Sufficient numbers of activated replication origins are essential for successful DNA replication. While normal cells load replication origins in abundance to the genome, cancer cells often load fewer origins of replication due to genomic alterations such as CCNE1 amplifications.

Here we exploit this feature to sensitize cancer cells to ATR inhibition.

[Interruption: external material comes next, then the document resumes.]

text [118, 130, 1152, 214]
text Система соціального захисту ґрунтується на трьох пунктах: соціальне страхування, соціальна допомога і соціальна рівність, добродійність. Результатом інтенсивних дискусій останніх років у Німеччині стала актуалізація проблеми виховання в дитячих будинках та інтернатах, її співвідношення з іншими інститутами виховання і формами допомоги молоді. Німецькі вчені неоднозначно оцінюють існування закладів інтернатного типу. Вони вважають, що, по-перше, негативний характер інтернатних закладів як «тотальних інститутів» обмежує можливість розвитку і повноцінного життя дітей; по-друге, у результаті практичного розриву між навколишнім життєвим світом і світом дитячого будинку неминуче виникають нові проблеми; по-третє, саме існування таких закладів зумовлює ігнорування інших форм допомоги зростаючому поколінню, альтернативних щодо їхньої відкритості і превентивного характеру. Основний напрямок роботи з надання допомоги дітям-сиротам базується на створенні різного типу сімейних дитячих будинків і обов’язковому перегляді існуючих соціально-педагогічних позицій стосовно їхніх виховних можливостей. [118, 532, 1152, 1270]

We show by using siRNA and small molecules that the inhibition of origin activation as well as the reduction of replication origins itself sensitizes ovarian cancer cell lines against ATR inhibition by inducing genomic instability. We further show that in ovarian cancer cells this combinatorial approach leads to an increased genomic instability which manifests in an increase of micronuclei that consequently activate the innate immune system through the cGAS-STING pathway. Notably, no activation of the innate immune system was observed in immortalized fallopian tube cells. However, overexpression of Cyclin E1 in this model leads to a marked increase in genomic instability and innate immune activation.

Here we provide preclinical evidence to increase the therapeutic efficacy of ATR inhibitors. Additionally, this approach could help to activate innate immunity and increase T-cell immune infiltration in tumors, providing a rationale for a combination with immune checkpoint inhibitors.